The tail -30 choice is also deliberate. The assistant could have read the entire file, but the most recent entries are most likely to contain the startup failure. The first few lines of the output confirm this: the log shows the postmaster initializing the pgaudit extension, then immediately failing on the bind call. The timestamps (15:51:53) confirm this is from the current startup attempt, not stale data.

Broader Implications

This message, while brief, illustrates a fundamental truth about distributed systems debugging: symmetry is a powerful diagnostic tool. When two components share the same infrastructure but behave differently, the difference itself points to the root cause. The assistant could have spent hours investigating network configuration, Docker Compose settings, or YugabyteDB cluster health. Instead, the simple observation that YCQL worked while YSQL didn't narrowed the search space to the PostgreSQL listener in seconds.
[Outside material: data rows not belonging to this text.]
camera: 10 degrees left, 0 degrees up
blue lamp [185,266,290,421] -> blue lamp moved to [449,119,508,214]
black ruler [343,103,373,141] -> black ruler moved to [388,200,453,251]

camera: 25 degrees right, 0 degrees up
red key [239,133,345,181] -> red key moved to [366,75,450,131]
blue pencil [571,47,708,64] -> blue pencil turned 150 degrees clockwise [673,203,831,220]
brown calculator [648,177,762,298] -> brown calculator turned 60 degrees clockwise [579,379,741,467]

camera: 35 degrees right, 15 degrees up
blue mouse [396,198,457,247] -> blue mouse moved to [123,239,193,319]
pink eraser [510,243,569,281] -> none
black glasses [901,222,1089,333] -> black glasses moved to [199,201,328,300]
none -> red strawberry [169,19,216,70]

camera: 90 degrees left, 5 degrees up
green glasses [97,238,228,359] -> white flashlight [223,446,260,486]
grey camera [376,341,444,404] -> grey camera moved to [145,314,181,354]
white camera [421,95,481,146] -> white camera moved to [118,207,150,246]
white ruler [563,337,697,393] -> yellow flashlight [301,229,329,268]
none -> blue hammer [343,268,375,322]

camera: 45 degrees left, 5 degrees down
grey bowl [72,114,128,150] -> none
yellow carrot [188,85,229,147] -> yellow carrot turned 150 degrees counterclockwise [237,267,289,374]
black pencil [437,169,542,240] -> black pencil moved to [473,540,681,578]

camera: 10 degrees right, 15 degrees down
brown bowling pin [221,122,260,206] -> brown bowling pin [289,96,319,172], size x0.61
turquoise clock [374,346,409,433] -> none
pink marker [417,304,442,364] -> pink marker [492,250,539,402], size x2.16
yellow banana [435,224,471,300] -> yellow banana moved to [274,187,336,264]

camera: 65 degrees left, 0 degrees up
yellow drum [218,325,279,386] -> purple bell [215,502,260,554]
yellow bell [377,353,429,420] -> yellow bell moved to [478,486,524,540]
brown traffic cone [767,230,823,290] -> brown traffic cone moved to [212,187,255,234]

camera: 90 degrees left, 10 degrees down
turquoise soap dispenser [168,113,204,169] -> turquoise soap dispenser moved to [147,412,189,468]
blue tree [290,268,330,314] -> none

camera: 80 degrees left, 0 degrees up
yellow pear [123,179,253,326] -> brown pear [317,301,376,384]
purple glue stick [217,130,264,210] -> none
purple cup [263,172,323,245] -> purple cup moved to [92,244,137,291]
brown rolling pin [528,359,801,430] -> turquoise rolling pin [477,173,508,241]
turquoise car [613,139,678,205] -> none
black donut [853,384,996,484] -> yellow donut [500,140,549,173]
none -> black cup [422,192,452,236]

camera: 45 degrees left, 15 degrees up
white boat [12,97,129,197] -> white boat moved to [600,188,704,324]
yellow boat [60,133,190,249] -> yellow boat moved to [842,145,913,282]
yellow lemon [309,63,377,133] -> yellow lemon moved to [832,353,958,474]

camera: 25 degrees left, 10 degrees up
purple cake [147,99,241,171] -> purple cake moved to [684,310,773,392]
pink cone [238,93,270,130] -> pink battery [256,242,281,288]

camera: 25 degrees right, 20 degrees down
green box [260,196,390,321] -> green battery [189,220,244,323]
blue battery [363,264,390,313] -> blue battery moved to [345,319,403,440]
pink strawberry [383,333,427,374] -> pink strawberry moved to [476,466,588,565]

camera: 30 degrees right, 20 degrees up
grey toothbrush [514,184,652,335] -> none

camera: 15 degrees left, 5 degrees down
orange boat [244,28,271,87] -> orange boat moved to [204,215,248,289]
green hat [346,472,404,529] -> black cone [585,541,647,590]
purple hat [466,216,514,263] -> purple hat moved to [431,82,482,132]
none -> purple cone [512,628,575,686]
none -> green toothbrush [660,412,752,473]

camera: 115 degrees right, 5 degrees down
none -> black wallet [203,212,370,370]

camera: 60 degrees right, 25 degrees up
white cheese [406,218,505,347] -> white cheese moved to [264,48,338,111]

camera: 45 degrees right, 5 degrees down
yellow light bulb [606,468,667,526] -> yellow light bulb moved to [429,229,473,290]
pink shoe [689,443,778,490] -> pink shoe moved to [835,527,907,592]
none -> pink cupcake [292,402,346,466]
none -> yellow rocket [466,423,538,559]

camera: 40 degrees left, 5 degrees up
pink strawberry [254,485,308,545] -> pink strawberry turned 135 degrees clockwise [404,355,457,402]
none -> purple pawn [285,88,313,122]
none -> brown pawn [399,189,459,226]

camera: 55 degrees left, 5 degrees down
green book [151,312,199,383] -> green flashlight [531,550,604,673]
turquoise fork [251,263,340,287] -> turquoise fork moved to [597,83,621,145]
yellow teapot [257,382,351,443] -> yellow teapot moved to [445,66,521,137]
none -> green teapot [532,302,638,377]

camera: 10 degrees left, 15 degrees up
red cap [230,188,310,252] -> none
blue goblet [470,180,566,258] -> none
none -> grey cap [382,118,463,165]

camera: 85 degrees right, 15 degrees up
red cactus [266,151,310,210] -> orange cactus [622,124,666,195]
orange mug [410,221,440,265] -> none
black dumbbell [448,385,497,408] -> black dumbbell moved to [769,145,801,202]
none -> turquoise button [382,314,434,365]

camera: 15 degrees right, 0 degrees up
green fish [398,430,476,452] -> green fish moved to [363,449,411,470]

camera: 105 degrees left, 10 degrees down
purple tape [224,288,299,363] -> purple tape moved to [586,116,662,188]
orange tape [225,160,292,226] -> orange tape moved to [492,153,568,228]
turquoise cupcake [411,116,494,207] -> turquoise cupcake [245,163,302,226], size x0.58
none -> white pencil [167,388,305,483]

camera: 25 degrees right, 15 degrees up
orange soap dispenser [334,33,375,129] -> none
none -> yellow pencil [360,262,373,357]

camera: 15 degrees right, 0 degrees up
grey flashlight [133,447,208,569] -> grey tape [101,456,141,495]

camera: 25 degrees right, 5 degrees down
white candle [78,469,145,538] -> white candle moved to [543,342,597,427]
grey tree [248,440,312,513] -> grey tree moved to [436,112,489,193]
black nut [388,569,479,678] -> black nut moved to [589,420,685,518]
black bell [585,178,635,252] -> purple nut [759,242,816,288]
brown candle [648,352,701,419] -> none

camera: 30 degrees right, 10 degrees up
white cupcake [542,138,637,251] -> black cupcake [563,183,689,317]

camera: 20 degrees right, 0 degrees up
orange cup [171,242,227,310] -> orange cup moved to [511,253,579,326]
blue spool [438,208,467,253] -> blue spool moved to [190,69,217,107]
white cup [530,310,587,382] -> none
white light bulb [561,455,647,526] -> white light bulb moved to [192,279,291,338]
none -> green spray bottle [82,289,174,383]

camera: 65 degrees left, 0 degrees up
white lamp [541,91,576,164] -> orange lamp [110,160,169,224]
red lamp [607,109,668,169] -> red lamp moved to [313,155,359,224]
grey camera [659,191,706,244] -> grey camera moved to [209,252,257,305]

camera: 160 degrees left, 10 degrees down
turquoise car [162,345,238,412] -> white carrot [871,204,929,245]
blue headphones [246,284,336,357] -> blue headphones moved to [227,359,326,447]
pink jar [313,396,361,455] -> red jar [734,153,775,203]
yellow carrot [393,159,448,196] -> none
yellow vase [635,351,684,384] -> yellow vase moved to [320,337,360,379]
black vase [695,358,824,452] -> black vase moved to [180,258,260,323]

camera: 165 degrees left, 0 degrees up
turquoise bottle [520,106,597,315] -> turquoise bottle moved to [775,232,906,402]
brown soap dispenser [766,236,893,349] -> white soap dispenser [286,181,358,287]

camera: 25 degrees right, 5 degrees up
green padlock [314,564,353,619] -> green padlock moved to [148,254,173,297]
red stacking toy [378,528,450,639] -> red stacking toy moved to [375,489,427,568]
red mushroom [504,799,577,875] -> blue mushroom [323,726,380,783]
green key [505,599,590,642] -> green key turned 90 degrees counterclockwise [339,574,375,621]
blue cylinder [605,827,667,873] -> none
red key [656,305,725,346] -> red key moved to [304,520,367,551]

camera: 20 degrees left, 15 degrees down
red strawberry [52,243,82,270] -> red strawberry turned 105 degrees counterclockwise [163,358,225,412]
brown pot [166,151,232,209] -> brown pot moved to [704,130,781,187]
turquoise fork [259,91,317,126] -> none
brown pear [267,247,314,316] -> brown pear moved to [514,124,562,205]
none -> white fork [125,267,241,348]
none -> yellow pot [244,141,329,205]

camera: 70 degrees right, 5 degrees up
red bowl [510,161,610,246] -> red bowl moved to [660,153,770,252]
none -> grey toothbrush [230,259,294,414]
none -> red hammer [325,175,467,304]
The message also highlights the importance of reading raw logs rather than relying on aggregated health checks. The Docker health check was stuck on "starting" for minutes, providing no useful diagnostic information. The tserver.err file, by contrast, gave an immediate, specific error with a hint. In complex systems, the most valuable debugging tool is often the simplest: read the logs.

Conclusion

The assistant's message at index 1268 is a masterclass in focused debugging. Faced with a puzzling asymmetry between a working YCQL and a stuck YSQL, the assistant applied differential diagnosis, chose the right log file, and discovered the root cause in seconds: a PostgreSQL postmaster process that couldn't bind to its port because the address was already in use. The message captures the moment of transition from confusion to understanding, driven by a methodical approach and a deep understanding of the system's architecture. It serves as a reminder that in distributed systems, the most effective debugging often comes not from trying random fixes, but from asking the right questions and looking in the right places.